Provided material START

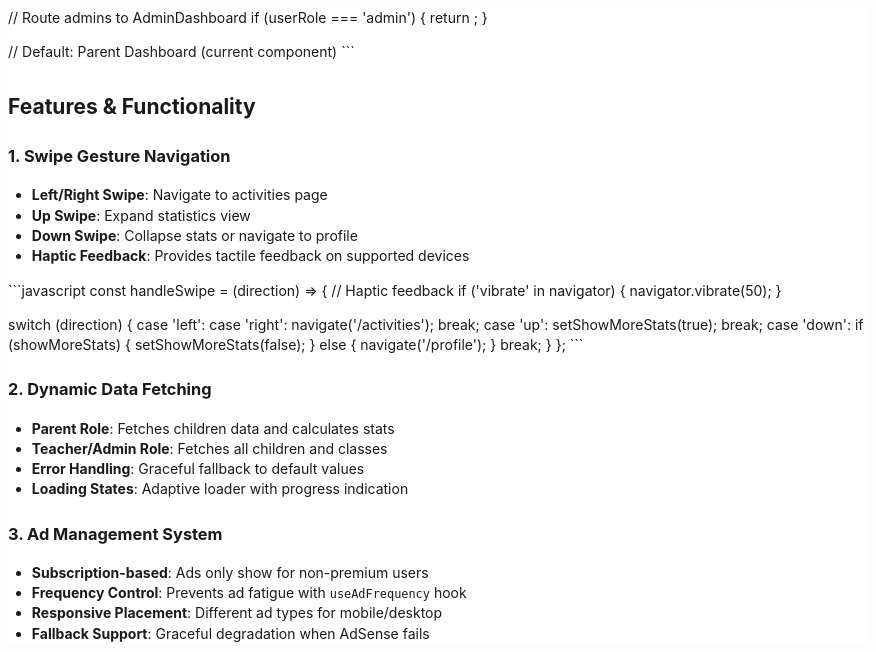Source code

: // Route admins to AdminDashboard
if (userRole === 'admin') {
  return <AdminDashboard />;
}

// Default: Parent Dashboard (current component)
\`\`\`

## Features & Functionality

### 1. **Swipe Gesture Navigation**
- **Left/Right Swipe**: Navigate to activities page
- **Up Swipe**: Expand statistics view
- **Down Swipe**: Collapse stats or navigate to profile
- **Haptic Feedback**: Provides tactile feedback on supported devices

\`\`\`javascript
const handleSwipe = (direction) => {
  // Haptic feedback
  if ('vibrate' in navigator) {
    navigator.vibrate(50);
  }
  
  switch (direction) {
    case 'left':
    case 'right':
      navigate('/activities');
      break;
    case 'up':
      setShowMoreStats(true);
      break;
    case 'down':
      if (showMoreStats) {
        setShowMoreStats(false);
      } else {
        navigate('/profile');
      }
      break;
  }
};
\`\`\`

### 2. **Dynamic Data Fetching**
- **Parent Role**: Fetches children data and calculates stats
- **Teacher/Admin Role**: Fetches all children and classes
- **Error Handling**: Graceful fallback to default values
- **Loading States**: Adaptive loader with progress indication

### 3. **Ad Management System**
- **Subscription-based**: Ads only show for non-premium users
- **Frequency Control**: Prevents ad fatigue with `useAdFrequency` hook
- **Responsive Placement**: Different ad types for mobile/desktop
- **Fallback Support**: Graceful degradation when AdSense fails
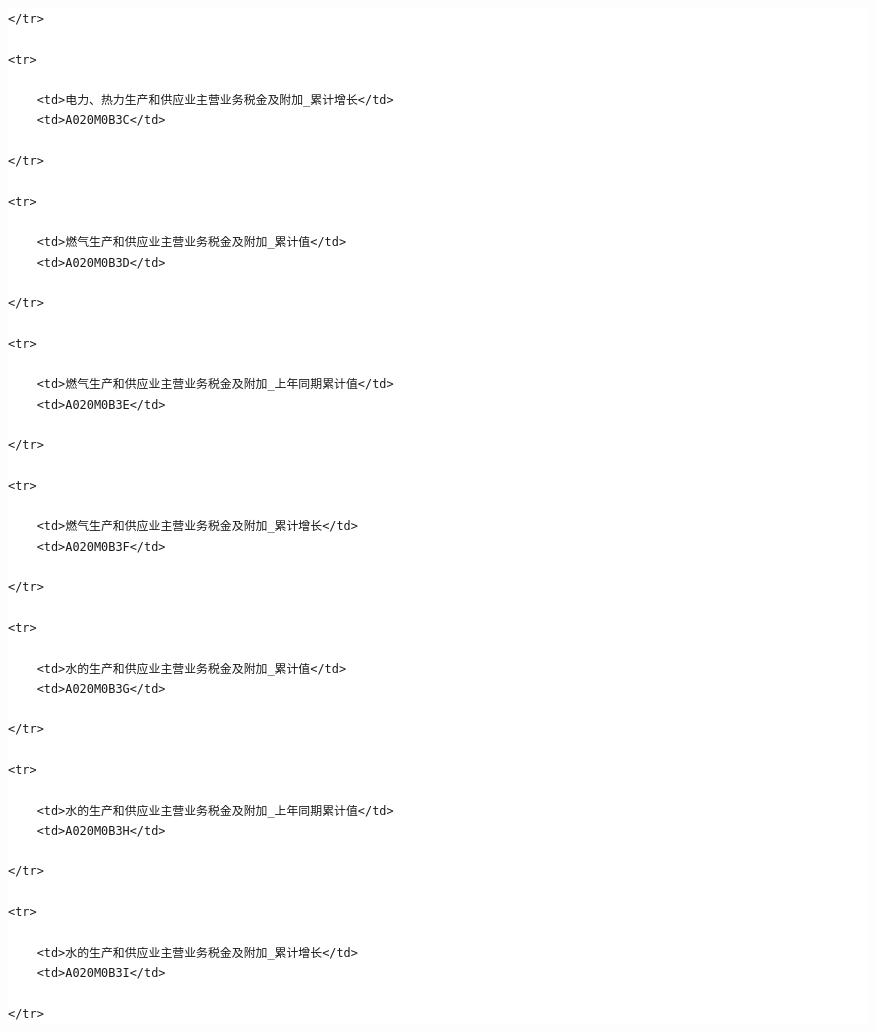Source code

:     </tr>
    
    <tr>

        <td>电力、热力生产和供应业主营业务税金及附加_累计增长</td>
        <td>A020M0B3C</td>

    </tr>
    
    <tr>

        <td>燃气生产和供应业主营业务税金及附加_累计值</td>
        <td>A020M0B3D</td>

    </tr>
    
    <tr>

        <td>燃气生产和供应业主营业务税金及附加_上年同期累计值</td>
        <td>A020M0B3E</td>

    </tr>
    
    <tr>

        <td>燃气生产和供应业主营业务税金及附加_累计增长</td>
        <td>A020M0B3F</td>

    </tr>
    
    <tr>

        <td>水的生产和供应业主营业务税金及附加_累计值</td>
        <td>A020M0B3G</td>

    </tr>
    
    <tr>

        <td>水的生产和供应业主营业务税金及附加_上年同期累计值</td>
        <td>A020M0B3H</td>

    </tr>
    
    <tr>

        <td>水的生产和供应业主营业务税金及附加_累计增长</td>
        <td>A020M0B3I</td>

    </tr>
    
</table>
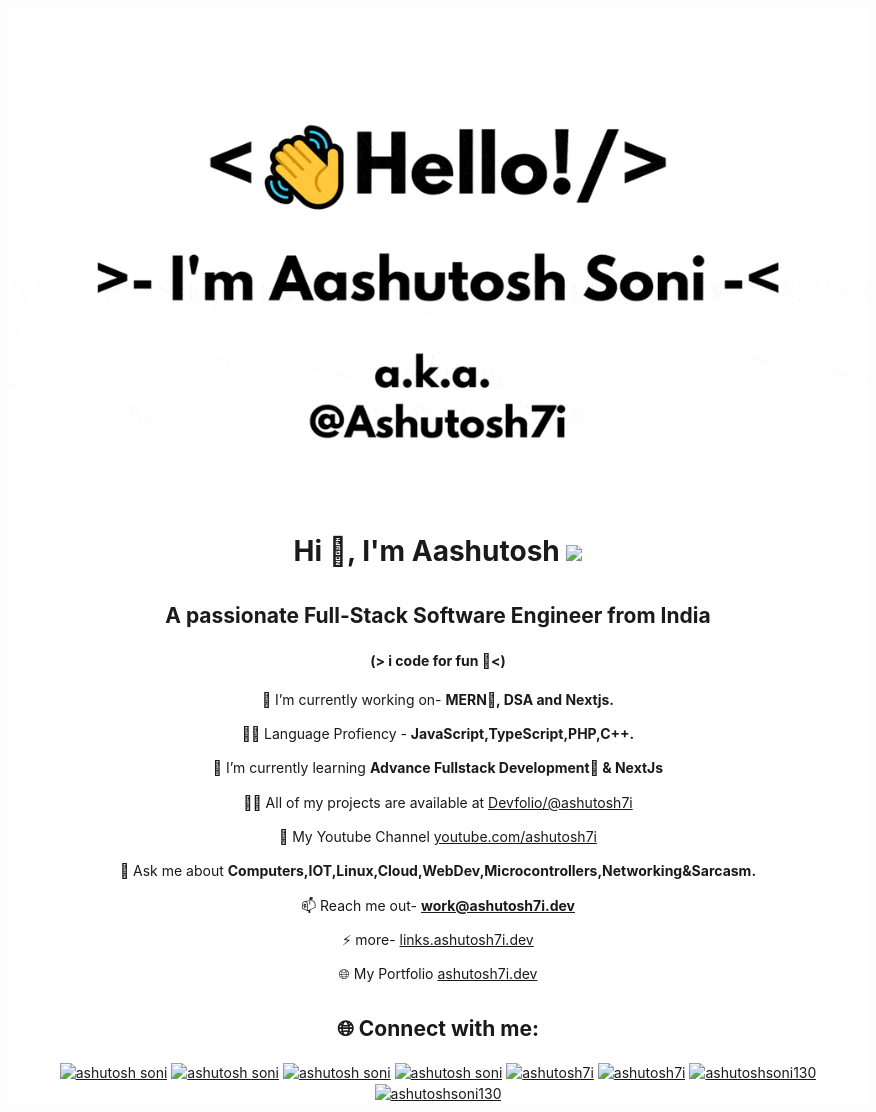 

<div align="center">
<div align="center">
<img src="https://github.com/ashutosh7i/ashutosh7i/blob/main/ifYouStoleThisIdeaThenItWillCurseYouLOL.gif" align="center" style="width: 100%" />
</div>  
<h1 align="center">Hi 👋, I'm Aashutosh <img src="https://github.com/ashutosh7i/ashutosh7i/blob/main/thisisnotadogegif.gif" height="37" ></h1>
<h2 align="center">A passionate Full-Stack Software Engineer from India</h2>
<h4 align="center">(> i code for fun 🤗<)</h4>

🔭 I’m currently working on- **MERN🚀, DSA and Nextjs.**

👨‍💻 Language Profiency - **JavaScript,TypeScript,PHP,C++.**

🌱 I’m currently learning **Advance Fullstack Development🚀 & NextJs**

👨‍💻 All of my projects are available at [Devfolio/@ashutosh7i](https://devfolio.co/@Ashutosh7i/)

📝 My Youtube Channel [youtube.com/ashutosh7i](https://www.youtube.com/ashutosh7i)

💬 Ask me about **Computers,IOT,Linux,Cloud,WebDev,Microcontrollers,Networking&Sarcasm.**

📫 Reach me out- **work@ashutosh7i.dev**

⚡  more- [links.ashutosh7i.dev](https://links.ashutosh7i.dev)

🌐 My Portfolio [ashutosh7i.dev](https://ashutosh7i.dev)

## 🌐 Connect with me:
<p align="centre">
<a href="https://linkedin.com/in/ashutosh7i" target="blank"><img align="center" src="https://img.icons8.com/?size=512&id=xuvGCOXi8Wyg&format=png" alt="ashutosh soni" height="50" width="50" /></a>
<a href="https://devfolio.co/@ashutosh7i" target="blank"><img align="center" src="https://avatars.githubusercontent.com/u/38809367?s=200&v=4" alt="ashutosh soni" height="35" width="35" /></a>                        
<a href="https://stackoverflow.com/users/14732606/ashutosh7i" target="blank"><img align="center" src="https://upload.wikimedia.org/wikipedia/commons/thumb/e/ef/Stack_Overflow_icon.svg/1024px-Stack_Overflow_icon.svg.png?20190716190036" alt="ashutosh soni" height="40" width="40" /></a>
<a href="https://g.dev/ashutosh7i" target="blank"><img align="center" src="https://developers.google.com/site-assets/developers-logo-color.svg" alt="ashutosh soni" height="40" width="40" /></a>
<a href="https://peerlist.io/ashutosh7i" target="blank"><img align="center" src="https://peerlist.io/favicon.ico"  alt="ashutosh7i" height="35" width="35" /></a>
<a href="https://www.wakatime.com/@ashutosh7i" target="blank"><img align="center" src="https://cdn.worldvectorlogo.com/logos/wakatime.svg" alt="ashutosh7i" height="35" width="35" /></a>
<a href="https://devpost.com/ashutosh7i" target="blank"><img align="center" src="https://d2dmyh35ffsxbl.cloudfront.net/assets/reimagine2/devpost-logo-mobile-f3aff76bfc0b6ada9bb4ddd773bfc534769ed793f962612804a1e84c305a5f94.svg" alt="ashutoshsoni130" height="35" width="35" /></a>
<a href="https://replit.com/@Ashutosh7i" target="blank"><img align="center" src="https://replit.com/public/icons/apple-icon-180.png" alt="ashutoshsoni130" height="35" width="35" /></a>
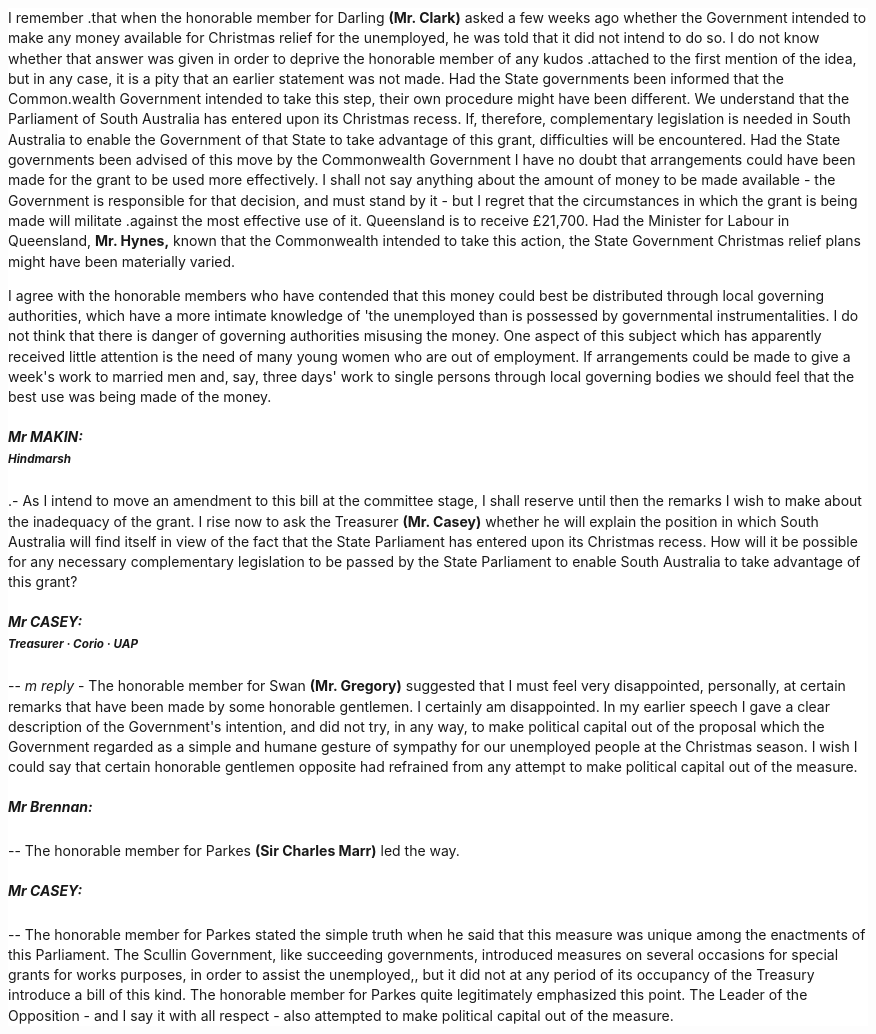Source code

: I remember .that when the honorable member for Darling  **(Mr. Clark)**  asked a few weeks ago whether the Government intended to make any money available for Christmas relief for the unemployed, he was told that it did not intend to do so. I do not know whether that answer was given in order to deprive the honorable member of any kudos .attached to the first mention of the idea, but in any case, it is a pity that an earlier statement was not made. Had the State governments been informed that the Common.wealth Government intended to take this step, their own procedure might have been different. We understand that the Parliament of South Australia has entered upon its Christmas recess. If, therefore, complementary legislation is needed in South Australia to enable the Government of that State to take advantage of this grant, difficulties will be encountered. Had the State governments been advised of this move by the Commonwealth Government I have no doubt that arrangements could have been made for the grant to be used more effectively. I shall not say anything about the amount of money to be made available - the Government is responsible for that decision, and must stand by it - but I regret that the circumstances in which the grant is being made will militate .against the most effective use of it. Queensland is to receive £21,700. Had the Minister for Labour in Queensland,  **Mr. Hynes,**  known that the Commonwealth intended to take this action, the State Government Christmas relief plans might have been materially varied. 

I agree with the honorable members who have contended that this money could best be distributed through local governing authorities, which have a more intimate knowledge of 'the unemployed than is possessed by governmental instrumentalities. I do not think that there is danger of governing authorities misusing the money. One aspect of this subject which has apparently received little attention is the need of many young women who are out of employment. If arrangements could be made to give a week's work to married men and, say, three days' work to single persons through local governing bodies we should feel that the best use was being made of the money. 

##### Mr MAKIN:<br><small class="text-muted">Hindmarsh</small>

.- As I intend to move an amendment to this bill at the committee stage, I shall reserve until then the remarks I wish to make about the inadequacy of the grant. I rise now to ask the Treasurer  **(Mr. Casey)**  whether he will explain the position in which South Australia will find itself in view of the fact that the State Parliament has entered upon its Christmas recess. How will it be possible for any necessary complementary legislation to be passed by the State Parliament to enable South Australia to take advantage of this grant? 

##### Mr CASEY:<br><small class="text-muted">Treasurer &middot; Corio &middot; UAP</small>

--  *m reply*  - The honorable member for Swan  **(Mr. Gregory)**  suggested that I must feel very disappointed, personally, at certain remarks that have been made by some honorable gentlemen. I certainly am disappointed. In my earlier speech I gave a clear description of the Government's intention, and did not try, in any way, to make political capital out of the proposal which the Government regarded as a simple and humane gesture of sympathy for our unemployed people at the Christmas season. I wish I could say that certain honorable gentlemen opposite had refrained from any attempt to make political capital out of the measure. 

##### Mr Brennan:

--  The honorable member for Parkes  **(Sir Charles Marr)**  led the  way. 

##### Mr CASEY:

-- The honorable member for Parkes stated the simple truth when he said that this measure was unique among the enactments of this Parliament. The Scullin Government, like succeeding governments, introduced measures on several occasions for special grants for works purposes, in order to assist the unemployed,, but it did not at any period of its occupancy of the Treasury introduce a bill of this kind. The honorable member for Parkes quite legitimately emphasized this point. The Leader of the Opposition - and I say it with all respect - also attempted to make political capital out of the measure.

Provided material END

**Job:** In the answer, include exactly the lines from the top of the entries through the line containing "- **Responsive Placement**: Different", and nothing else, not even the pictures.

**Answer to this task:**
Source code

: // Route admins to AdminDashboard
if (userRole === 'admin') {
  return <AdminDashboard />;
}

// Default: Parent Dashboard (current component)
\`\`\`

## Features & Functionality

### 1. **Swipe Gesture Navigation**
- **Left/Right Swipe**: Navigate to activities page
- **Up Swipe**: Expand statistics view
- **Down Swipe**: Collapse stats or navigate to profile
- **Haptic Feedback**: Provides tactile feedback on supported devices

\`\`\`javascript
const handleSwipe = (direction) => {
  // Haptic feedback
  if ('vibrate' in navigator) {
    navigator.vibrate(50);
  }
  
  switch (direction) {
    case 'left':
    case 'right':
      navigate('/activities');
      break;
    case 'up':
      setShowMoreStats(true);
      break;
    case 'down':
      if (showMoreStats) {
        setShowMoreStats(false);
      } else {
        navigate('/profile');
      }
      break;
  }
};
\`\`\`

### 2. **Dynamic Data Fetching**
- **Parent Role**: Fetches children data and calculates stats
- **Teacher/Admin Role**: Fetches all children and classes
- **Error Handling**: Graceful fallback to default values
- **Loading States**: Adaptive loader with progress indication

### 3. **Ad Management System**
- **Subscription-based**: Ads only show for non-premium users
- **Frequency Control**: Prevents ad fatigue with `useAdFrequency` hook
- **Responsive Placement**: Different ad types for mobile/desktop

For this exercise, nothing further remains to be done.